Pemba is the capital of the Cabo Delgado Province in Mozambique, and as coastal towns go has fairly modern standards. Originally the site of a failed Portuguese attempt to build a settlement, it was founded as the headquarters of the Niassa Company, and has grown to a fairly large size.
The old town centre is near the port, and the run-down colonial buildings fringed by an attractive reed-hut village give it a rustic atmosphere. The reed-hut village was the original site of the settlement, and is built on sandy ground which sometimes floods at high tide.
There is a small woodcarving co-operative nearby which is an interesting place to watch some incredible work taking place. The craftsmen here are known as the best craftsmen in Africa, and their intricate work follows a tradition that is hundreds of years old. The sculptures are centred on the feminine figure, primarily mother figures, which are carried around for protection. The carvings are orally linked to the Makonde’s original occupation of the plateau from which they originate.
On weekdays the markets are open and the docks are a lively place to spend a day. For those who are after a beach holiday, Wimbe Beach is extremely pleasant, and not only a Westerner’s attraction; the locals come here too, giving it a refreshing atmosphere. A celebration of traditional Mozambican music takes place in July, and music is played on the beach in the afternoons.
Around the mainland of Cabo Delgado there are plenty of interesting places to visit as well. Montepuez is a small town that shares its name with a river that is sourced in the mountains to the east, and joins the Indian Ocean south of Ilha do Ibo. Montepuez is also a form of marble that can be found in the area. The town is surrounded by granite inselburgs, and is a pretty place to stay.
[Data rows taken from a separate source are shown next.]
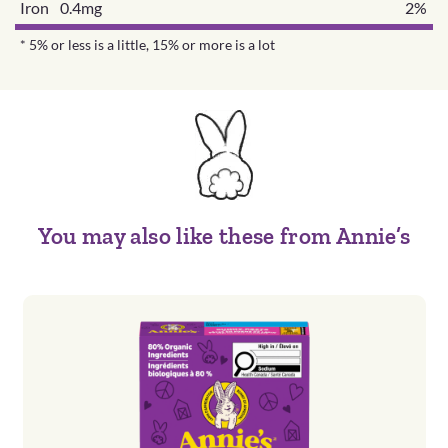
Iron 0.4mg
2%
* 5% or less is a little, 15% or more is a lot
You may also like these from Annie’s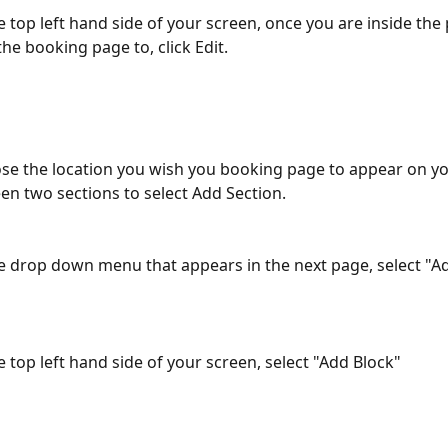
he top left hand side of your screen, once you are inside the
he booking page to, click Edit.
se the location you wish you booking page to appear on yo
n two sections to select Add Section.
he drop down menu that appears in the next page, select "Ad
e top left hand side of your screen, select "Add Block"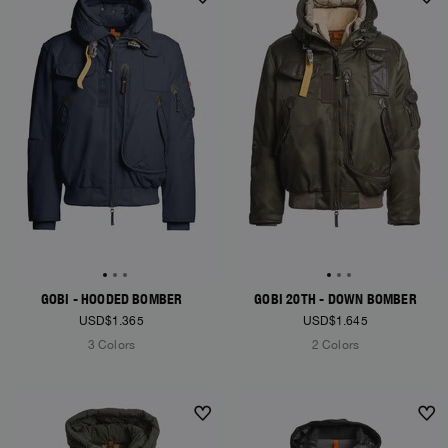
NEW ARRIVALS
NEW ARRIVALS
GOBI - HOODED BOMBER
GOBI 20TH - DOWN BOMBER
USD$1.365
USD$1.645
3 Colors
2 Colors
NEW ARRIVALS
NEW ARRIVALS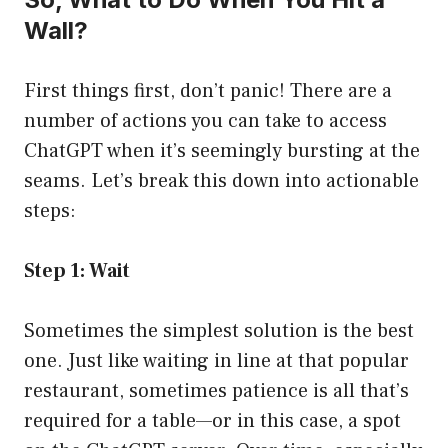
Wall?
First things first, don’t panic! There are a
number of actions you can take to access
ChatGPT when it’s seemingly bursting at the
seams. Let’s break this down into actionable
steps:
Step 1: Wait
Sometimes the simplest solution is the best
one. Just like waiting in line at that popular
restaurant, sometimes patience is all that’s
required for a table—or in this case, a spot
Mareja is a community based project to the northwest of Pemba, and is centred on the conservation of riverine, palm and upland forests, as well as coastal savannah and inselbergs. Animals found in the area include elephant, kudu, bushbuck and sable deer, as well as lion, leopard and wild dog. One of the key points about this area is that hunting is illegal and there are game rangers, so wildlife is able to thrive.
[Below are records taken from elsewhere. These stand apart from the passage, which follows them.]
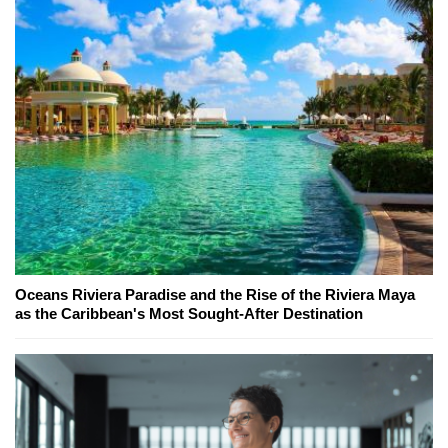
Oceans Riviera Paradise and the Rise of the Riviera Maya
as the Caribbean's Most Sought-After Destination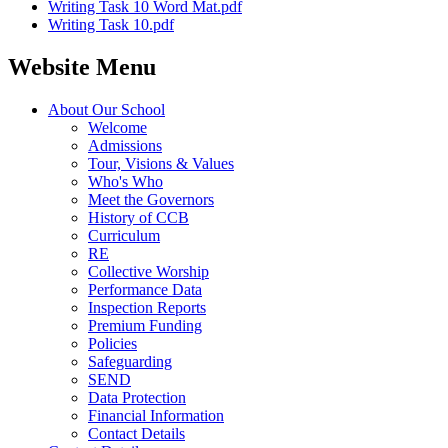
Writing Task 10 Word Mat.pdf
Writing Task 10.pdf
Website Menu
About Our School
Welcome
Admissions
Tour, Visions & Values
Who's Who
Meet the Governors
History of CCB
Curriculum
RE
Collective Worship
Performance Data
Inspection Reports
Premium Funding
Policies
Safeguarding
SEND
Data Protection
Financial Information
Contact Details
In terms of beach holidays…
- Pangane is a small beach that is clean and pretty, with surrounding reefs that are easy to explore by boat, as well as usual beach activities. Adding a bit of exclusivity is the fact that there are significant populations of buffalo, elephant and lion, amongst others. With the fishing villages on the coast, sunset is an extraordinarily beautiful time of day
- Another excellent beach, one that has been voted the 14th-best deserted beach by the UK newspaper ‘The Observer’, Guludo is a long, unspoilt beach fringed with palm trees and a population of dugongs in the water around the beach. A wonderful place to get away from the worries of the modern world, this is definitely worth a look
- Finally, Palma is a small and pretty town on an attractive natural harbour with a stunning view across a coconut palm fringed lagoon. With no sound of traffic and a quiet and relaxed atmosphere, this is an idyllic place to spend a few days. This is a good place to stop off if you are visiting or returning from the Quirimba Archipelago. Niassa Reserve is relatively close and has one of the best African Wild Dog populations on the continent, as well as a multitude of birds and fascinating flora.